She loved music and her faith in God, which she shared with all people that she met. Practicing what she preached, she read her Bible daily. Her favorite Bible passage was Matthew 19:14: ”Let the children come to me, do not hinder them; for to them belongs to the kingdom of God“. In the 1935 Crawfordsville High School yearbook, her senior quote was “great works are performed by perseverance.” She and the only other two Black students in Crawfordsville High School - Oleatha Shenall and Edna Burnside - had to draw from that promise of strength and perseverance. For Wooden, who walked to school daily and had to walk on the top of her polio-stricken foot, where the shoelaces are, the effort spoke to her character.

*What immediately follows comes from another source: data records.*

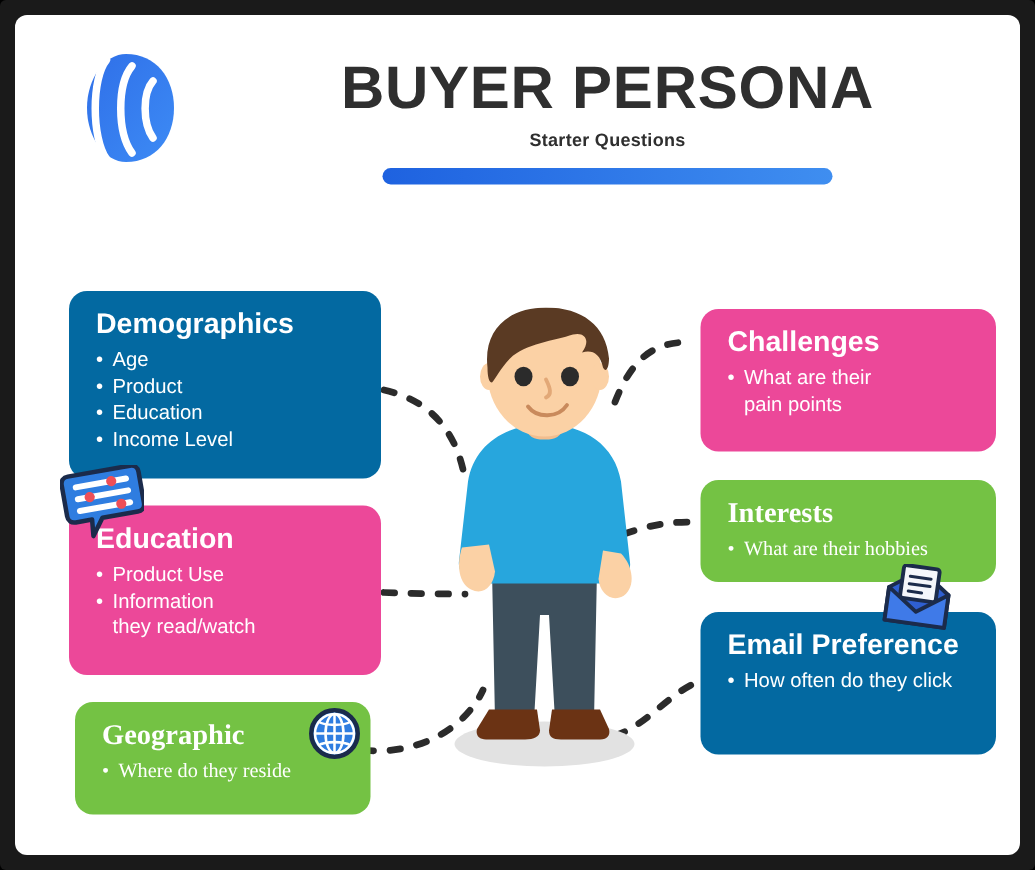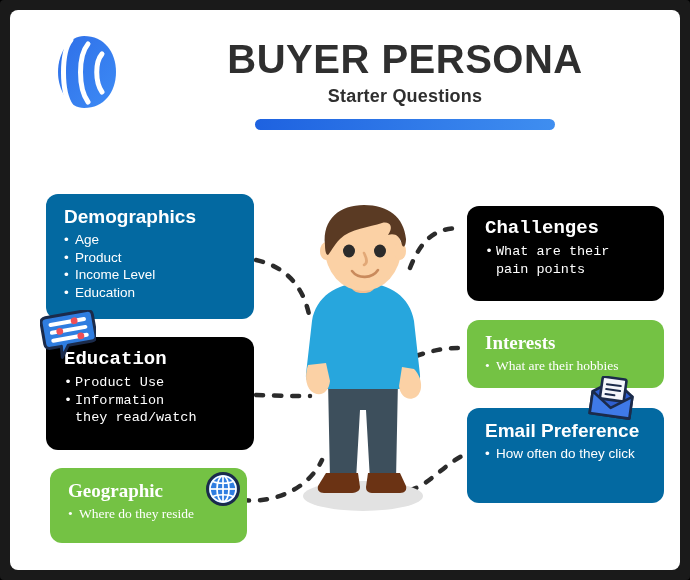"Starter Questions" #subtitle { font-size: 18px -> 12px }
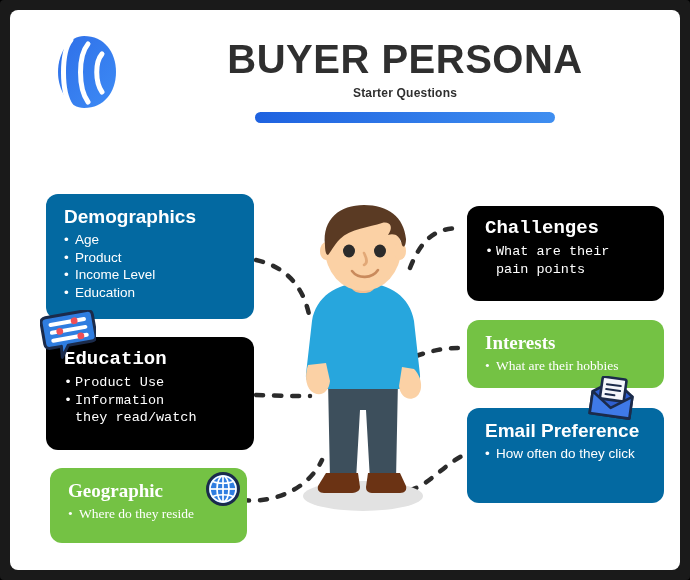"Challenges" .c-red { background: #000000 -> #ec4899; font-family: Liberation Mono, monospace -> none }
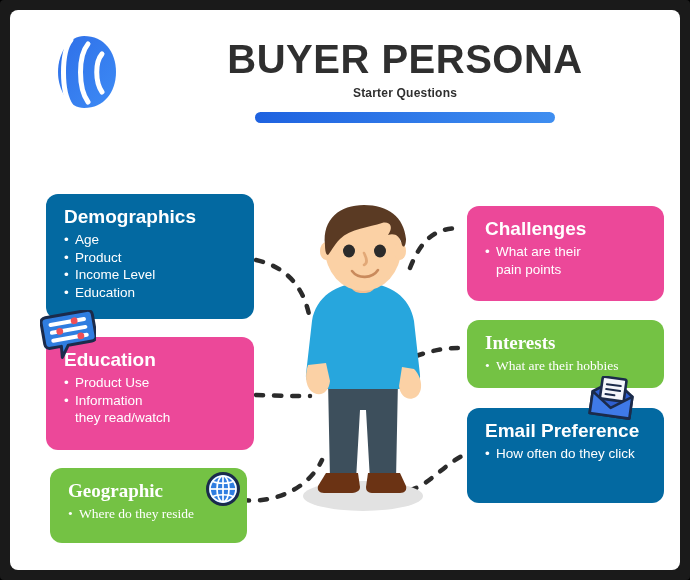"Income Level" div.bullet { order: before "Education" -> after "Education" }
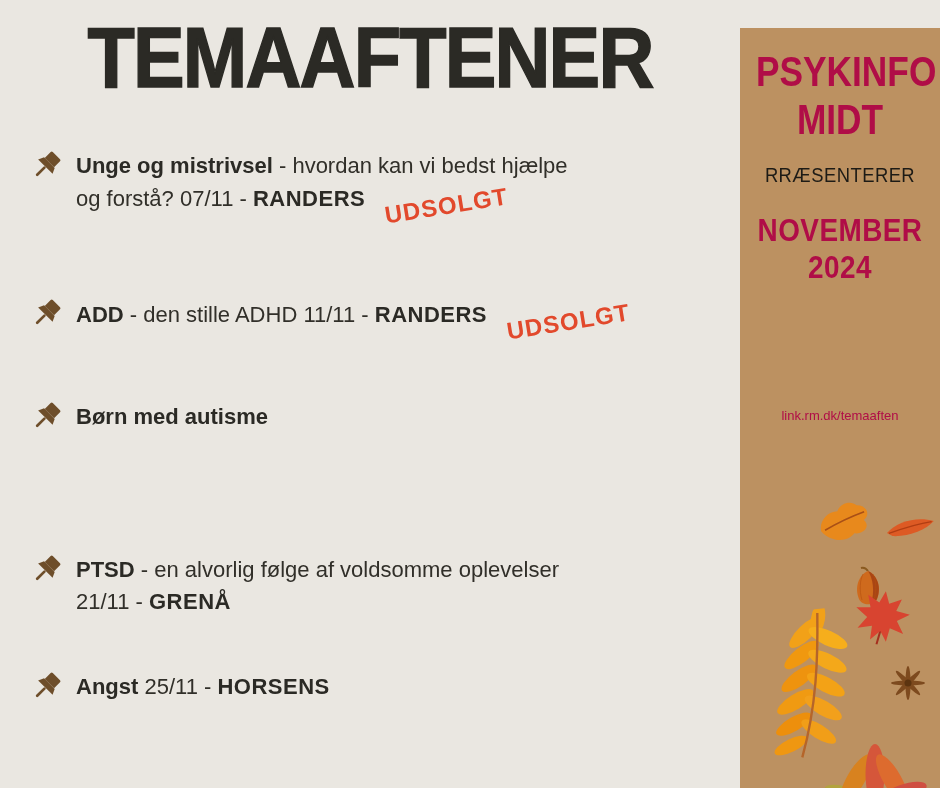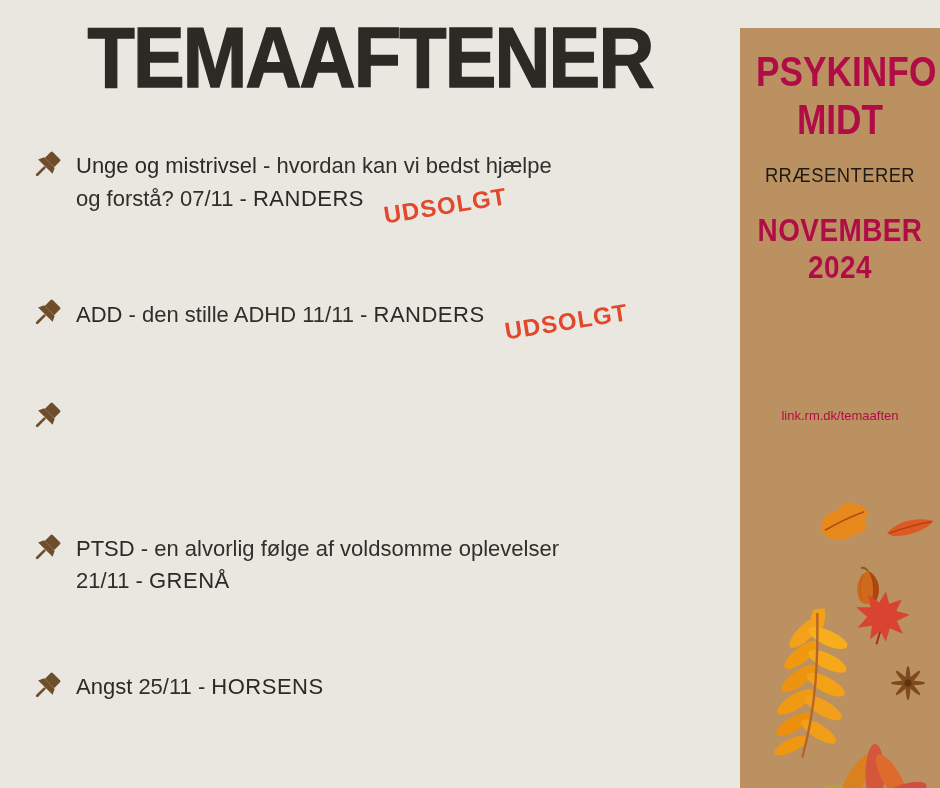"Unge og mistrivsel" .etext b { font-weight: normal -> bold }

“My foot turned clear over. I had to have a pair of shoes every other week. That’s expensive, even if they were cheap shoes,” she recalled. Nevertheless, she persisted.
Wooden hoped to attend Purdue to become a dietitian but she never did leave. Her entire life is a real-life edition of the legendary George Bailey from “It’s a Wonderful Life.” Instead of fulfilling her personal ambitions, she transformed Crawfordsville by working with our youth teaching art and creativity at the rec center, and local schools. When the mayor recognized her in 1985, she said, “maybe I could make this wheelchair dance.” She died in 1987 after years of serving children and maintaining park services. Governor of Indiana Robert Orr honored her after her death.

No wonder Swisher-Hudson asked if the park named for this hometown heroine would accommodate all children, regardless of ability.

The park is months out from renovation, but soon it will be a gathering place for Crawfordsvillians and while anyone who visits can enjoy the park, they might also worship with the small but valuable community at Bethel AME.